Moles, known medically as ‘melanocytic naevi’, are small skin lesions that are usually brown but can be darker or even skin coloured. They are a collection of cells called melanocytes, which produce the pigment (colour) in your skin. They can vary in size and colour and can be raised or flat, very smooth or slightly rough and can also have hairs growing out of them.
Why do we get moles?
Some of the moles we have on our bodies are there from birth. These are called ‘congenital melanocytic naevi’. More commonly, moles develop as we get older and more likely to appear on areas of skin that have been exposed to the sun. Sun exposure can also cause brown marks to appear on the skin in the form of sunspots. These are not moles and are medically known as ‘solar lentigos’ or ‘solar lentigines’. These are easily and safely removed with laser and/or IPL. See our pigmentation treatment page for sunspot removal for more information. Moles should only ever be removed by a doctor or dermatologist. They should never be lasered.
What if my moles change in appearance?
Moles can and do change in appearance. Some moles can fade in colour and even come away and fall off over a period of time. It is important that you familiarise yourself with your own moles and keep a close eye on them for any changes. You can do this by simply keeping an eye on them, taking photos of them, or there are even ‘mole checker’ apps that can be downloaded on to iphones.

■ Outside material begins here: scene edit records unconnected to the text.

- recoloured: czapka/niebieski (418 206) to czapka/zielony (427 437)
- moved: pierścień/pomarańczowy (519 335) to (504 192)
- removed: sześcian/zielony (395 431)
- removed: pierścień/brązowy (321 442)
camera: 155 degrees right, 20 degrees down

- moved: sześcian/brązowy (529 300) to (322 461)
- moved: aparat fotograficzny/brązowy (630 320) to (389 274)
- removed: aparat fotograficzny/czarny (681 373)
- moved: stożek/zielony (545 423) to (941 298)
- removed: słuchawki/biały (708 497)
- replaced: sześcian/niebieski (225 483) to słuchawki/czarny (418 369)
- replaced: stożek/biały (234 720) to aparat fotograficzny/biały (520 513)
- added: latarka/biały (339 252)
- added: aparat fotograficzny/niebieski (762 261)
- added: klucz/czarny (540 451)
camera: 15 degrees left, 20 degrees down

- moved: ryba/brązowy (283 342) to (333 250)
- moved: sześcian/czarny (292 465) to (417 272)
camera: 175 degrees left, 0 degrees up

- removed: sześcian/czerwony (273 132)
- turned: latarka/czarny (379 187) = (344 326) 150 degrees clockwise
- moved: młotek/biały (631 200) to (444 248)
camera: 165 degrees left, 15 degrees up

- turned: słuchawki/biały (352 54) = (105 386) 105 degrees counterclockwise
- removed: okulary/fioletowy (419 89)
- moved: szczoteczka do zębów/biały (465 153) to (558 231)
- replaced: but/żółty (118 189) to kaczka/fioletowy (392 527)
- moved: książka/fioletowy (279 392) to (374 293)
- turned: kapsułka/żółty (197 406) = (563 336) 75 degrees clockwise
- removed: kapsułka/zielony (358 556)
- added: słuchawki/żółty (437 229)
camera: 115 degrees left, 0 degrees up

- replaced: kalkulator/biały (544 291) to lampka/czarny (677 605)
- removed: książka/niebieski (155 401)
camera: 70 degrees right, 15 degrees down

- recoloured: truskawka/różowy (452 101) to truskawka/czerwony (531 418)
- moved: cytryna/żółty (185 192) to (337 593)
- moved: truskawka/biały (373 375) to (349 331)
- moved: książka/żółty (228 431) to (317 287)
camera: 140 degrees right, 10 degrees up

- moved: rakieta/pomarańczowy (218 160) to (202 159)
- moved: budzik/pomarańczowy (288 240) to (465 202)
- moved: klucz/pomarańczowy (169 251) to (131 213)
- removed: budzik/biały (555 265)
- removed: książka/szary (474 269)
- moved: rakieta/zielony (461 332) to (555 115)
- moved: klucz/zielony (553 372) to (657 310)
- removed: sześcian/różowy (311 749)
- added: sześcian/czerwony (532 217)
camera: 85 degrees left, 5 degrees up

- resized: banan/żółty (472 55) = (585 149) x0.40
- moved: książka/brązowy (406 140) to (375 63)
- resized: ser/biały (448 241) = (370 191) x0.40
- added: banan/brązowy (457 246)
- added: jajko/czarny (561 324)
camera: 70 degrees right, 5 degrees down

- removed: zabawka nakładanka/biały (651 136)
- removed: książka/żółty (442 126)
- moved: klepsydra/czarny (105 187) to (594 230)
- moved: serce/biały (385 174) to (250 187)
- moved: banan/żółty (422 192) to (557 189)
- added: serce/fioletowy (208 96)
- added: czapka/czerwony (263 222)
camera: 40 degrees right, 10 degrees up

If you think a mole has changed be sure to have it checked out by your GP or by a dermatologist.
How do I check my moles?
You can check your moles against the ‘ABCDE’ rule as follows:
A is for ASYMMETRY: One half of a mole or birthmark does not match the other.
B is for BORDER: Normal spots have smooth edges. Cancerous spots may have irregular, ragged, notched, or blurred edges.
C is for COLOUR: The colour is not the same all over and may include shades of brown or black or sometimes with patches of red, white, or blue.
D is for DIAMETER: Normal spots are about the size of a pencil end-about 1/4 inch- anything larger is worrisome.
E is for Elevated: Having a spot above skin level is another warning sign.
What is Malignant melanoma?
Malignant melanoma is the most serious type of skin cancer. Whilst most moles are completely harmless, it is possible for any mole to turn cancerous. The reasons are complex however they mainly come down to genetic or hereditary factors, as well as environmental reasons like sun exposure. Whilst exposure to UV rays can dramatically increase your risk of developing skin cancers like malignant melanoma, it is possible to for moles to turn cancerous on areas of the body which have not been directly exposed to sunlight.
If you have a mole which is dark in colour, fast growing or a mole which changes in size shape, or bleeds or itches, be sure to get it checked out as soon as possible. Like most cancers, key to surviving skin cancer is to catch it early enough before it spreads.